On the other hand, when bedrock contains pyrite and other sulfides, as in the Yacuambi region, their oxidation can release great quantities of heavy metals, such as As, Cd, Mn, Pb and Zn. Additionally, the presence of granodiorite (Fig. 1) which is usually associated to porphyry copper deposits may explain the higher concentrations of Cu and Fe in sample 2 and their position in the biplot. Chromium is a less common element in the area but it is still present in alluvial deposits of metamorphic rocks (phyllites, schists, granodiorite/diorites) (Ball and Izbicki 2004), as noticed especially in sample 1 (Figs. 1, 3). Samples with negative values of PC1 are situated on metamorphic terrains. However, only three samples (1, 3 and 7) exceed the regulatory guidelines for this metal, which can be caused by a synergic effect of the rock’s origin and the extent of mining activities in each point. According to Motzer and Engineers (2004), average chromium concentrations in granites are about 20 mg/kg (samples 3 and 7) while average concentrations in basalts, which can lead to the formation of schist (sample 1), are about 220 mg/kg. Those data are very consistent with our results. All these metals can be released into the environment by natural processes like weathering. Flooding during the rainy season and sudden variations of temperature may exacerbate this process. The exposure of minerals to the atmosphere caused by mining operations can also accelerate their release. Thus, minerals, especially sulfides, can be oxidized or hydrated. Moreover, crushing, grinding and leaching can also contribute to unlocking metals from host minerals.

Fig. 3
figure 3

Trace-element concentrations (mg/kg) in soil samples from the Yacuambi River. Samples are ordered from upstream to downstream. Solid lines show the limits from the Canadian Soil Quality Guidelines for the Protection of Environmental and Human Health (Canadian Council of Ministers of the Environment 2007), and dashed lines with dot symbols show background concentrations from the pristine site

Regarding the spatial distribution of the concentrations throughout the river, Hg concentrations are higher and more homogenous than the rest of elements due to the constant use of Hg in the amalgam and the continuous process of soil removal and mixing carried out by placer-mining operations. The rest of the elements show less homogenous concentrations since they primarily depend on the presence of each element in the bedrock and on other secondary factors such as the geochemistry of each element, the weather and the process of soil removal from each point.
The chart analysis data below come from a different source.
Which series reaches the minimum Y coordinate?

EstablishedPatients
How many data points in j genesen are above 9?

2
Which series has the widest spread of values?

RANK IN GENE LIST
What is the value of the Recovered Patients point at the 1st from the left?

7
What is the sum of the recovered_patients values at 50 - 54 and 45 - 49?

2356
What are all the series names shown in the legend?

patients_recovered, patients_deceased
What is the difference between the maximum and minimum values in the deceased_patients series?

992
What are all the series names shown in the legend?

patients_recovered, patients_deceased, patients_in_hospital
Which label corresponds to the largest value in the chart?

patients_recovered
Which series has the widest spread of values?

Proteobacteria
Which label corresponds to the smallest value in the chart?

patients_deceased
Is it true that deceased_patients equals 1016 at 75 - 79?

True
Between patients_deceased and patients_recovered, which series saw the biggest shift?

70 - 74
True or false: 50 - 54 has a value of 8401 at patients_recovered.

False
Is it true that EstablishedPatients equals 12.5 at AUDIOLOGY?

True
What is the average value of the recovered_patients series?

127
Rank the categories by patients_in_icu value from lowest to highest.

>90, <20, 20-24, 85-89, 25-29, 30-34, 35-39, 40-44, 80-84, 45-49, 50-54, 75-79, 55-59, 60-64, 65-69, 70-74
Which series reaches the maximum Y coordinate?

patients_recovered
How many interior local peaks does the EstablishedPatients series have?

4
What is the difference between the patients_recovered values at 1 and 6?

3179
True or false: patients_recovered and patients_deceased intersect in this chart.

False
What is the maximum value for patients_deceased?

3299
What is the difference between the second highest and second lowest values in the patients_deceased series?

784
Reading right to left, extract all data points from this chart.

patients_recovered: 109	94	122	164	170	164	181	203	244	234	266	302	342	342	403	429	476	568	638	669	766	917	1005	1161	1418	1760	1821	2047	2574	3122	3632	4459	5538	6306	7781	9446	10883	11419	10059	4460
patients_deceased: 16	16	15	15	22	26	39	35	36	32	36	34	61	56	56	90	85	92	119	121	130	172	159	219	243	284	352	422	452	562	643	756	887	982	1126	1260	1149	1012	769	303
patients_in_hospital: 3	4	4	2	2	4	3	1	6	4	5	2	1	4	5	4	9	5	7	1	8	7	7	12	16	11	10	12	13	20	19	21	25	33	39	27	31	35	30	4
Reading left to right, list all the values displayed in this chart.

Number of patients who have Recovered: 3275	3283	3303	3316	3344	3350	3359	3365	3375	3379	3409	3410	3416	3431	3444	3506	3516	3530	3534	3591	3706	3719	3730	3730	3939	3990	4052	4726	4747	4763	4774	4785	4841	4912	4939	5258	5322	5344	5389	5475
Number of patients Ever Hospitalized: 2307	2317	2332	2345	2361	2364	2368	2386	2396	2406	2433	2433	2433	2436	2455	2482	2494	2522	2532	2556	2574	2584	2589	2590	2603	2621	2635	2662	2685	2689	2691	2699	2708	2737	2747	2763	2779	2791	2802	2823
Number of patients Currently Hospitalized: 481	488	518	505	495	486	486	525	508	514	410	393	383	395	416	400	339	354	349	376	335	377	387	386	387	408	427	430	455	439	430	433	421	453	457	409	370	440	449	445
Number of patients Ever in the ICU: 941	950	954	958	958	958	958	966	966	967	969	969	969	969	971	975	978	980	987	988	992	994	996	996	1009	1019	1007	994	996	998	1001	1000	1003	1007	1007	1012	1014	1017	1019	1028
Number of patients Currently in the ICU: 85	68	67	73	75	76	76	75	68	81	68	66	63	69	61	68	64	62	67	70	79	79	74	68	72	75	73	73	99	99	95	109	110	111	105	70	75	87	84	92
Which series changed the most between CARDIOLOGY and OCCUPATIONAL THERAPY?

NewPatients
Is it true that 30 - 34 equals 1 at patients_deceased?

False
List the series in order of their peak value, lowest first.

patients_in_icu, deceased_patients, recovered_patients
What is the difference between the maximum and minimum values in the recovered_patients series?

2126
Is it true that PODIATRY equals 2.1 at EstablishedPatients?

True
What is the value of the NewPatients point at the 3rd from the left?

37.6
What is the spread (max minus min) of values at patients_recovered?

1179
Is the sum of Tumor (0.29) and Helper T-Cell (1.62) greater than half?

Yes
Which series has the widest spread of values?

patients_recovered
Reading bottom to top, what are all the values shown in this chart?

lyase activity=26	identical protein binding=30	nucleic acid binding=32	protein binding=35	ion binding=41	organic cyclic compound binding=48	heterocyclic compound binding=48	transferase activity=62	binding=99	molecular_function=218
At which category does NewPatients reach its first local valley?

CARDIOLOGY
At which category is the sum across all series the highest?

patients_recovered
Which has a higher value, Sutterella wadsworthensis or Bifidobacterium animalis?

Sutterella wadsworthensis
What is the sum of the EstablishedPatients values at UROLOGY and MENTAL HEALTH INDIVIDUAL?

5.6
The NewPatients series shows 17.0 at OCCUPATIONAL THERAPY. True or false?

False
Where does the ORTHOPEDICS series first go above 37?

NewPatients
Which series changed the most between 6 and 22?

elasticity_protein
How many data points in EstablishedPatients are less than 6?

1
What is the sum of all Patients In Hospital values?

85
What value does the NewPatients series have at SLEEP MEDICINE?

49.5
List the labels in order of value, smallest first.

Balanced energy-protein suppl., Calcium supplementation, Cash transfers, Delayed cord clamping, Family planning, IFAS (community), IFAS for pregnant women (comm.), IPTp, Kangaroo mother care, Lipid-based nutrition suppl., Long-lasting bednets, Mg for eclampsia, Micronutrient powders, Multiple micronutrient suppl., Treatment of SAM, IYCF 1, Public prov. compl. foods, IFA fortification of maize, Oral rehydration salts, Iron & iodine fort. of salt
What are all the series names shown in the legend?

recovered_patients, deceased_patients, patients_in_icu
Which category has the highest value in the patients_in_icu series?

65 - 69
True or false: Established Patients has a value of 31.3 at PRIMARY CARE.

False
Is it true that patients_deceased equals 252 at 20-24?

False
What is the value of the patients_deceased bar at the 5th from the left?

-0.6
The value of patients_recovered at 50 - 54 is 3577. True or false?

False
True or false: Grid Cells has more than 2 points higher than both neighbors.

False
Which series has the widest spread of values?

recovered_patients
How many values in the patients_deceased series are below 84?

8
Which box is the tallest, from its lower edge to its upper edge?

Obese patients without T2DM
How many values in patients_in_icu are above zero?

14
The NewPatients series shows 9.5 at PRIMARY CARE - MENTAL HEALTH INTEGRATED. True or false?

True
Our results show a high degree of concordance with previous studies about the environmental release of Hg during placer-mining activities. Although Hg concentrations nowadays only indicate a pollution phenomenon, ongoing amalgamation processes in the Yacuambi catchment may lead on to contaminant concentrations. Studies worldwide have evidenced the effect of this dangerous contaminant in aquatic environments, due to its bioaccumulation and biomagnification along the food web (Boening 2000). Several studies have also demonstrated its risk to human health through the consumption of contaminated fish (Mason et al. 2000). Future studies should be initiated to determine levels of methylmercury (MeHg), which is the most toxic and persistent in the trophic chain, and to set measures to stop or diminish the release of Hg into the Yacuambi River.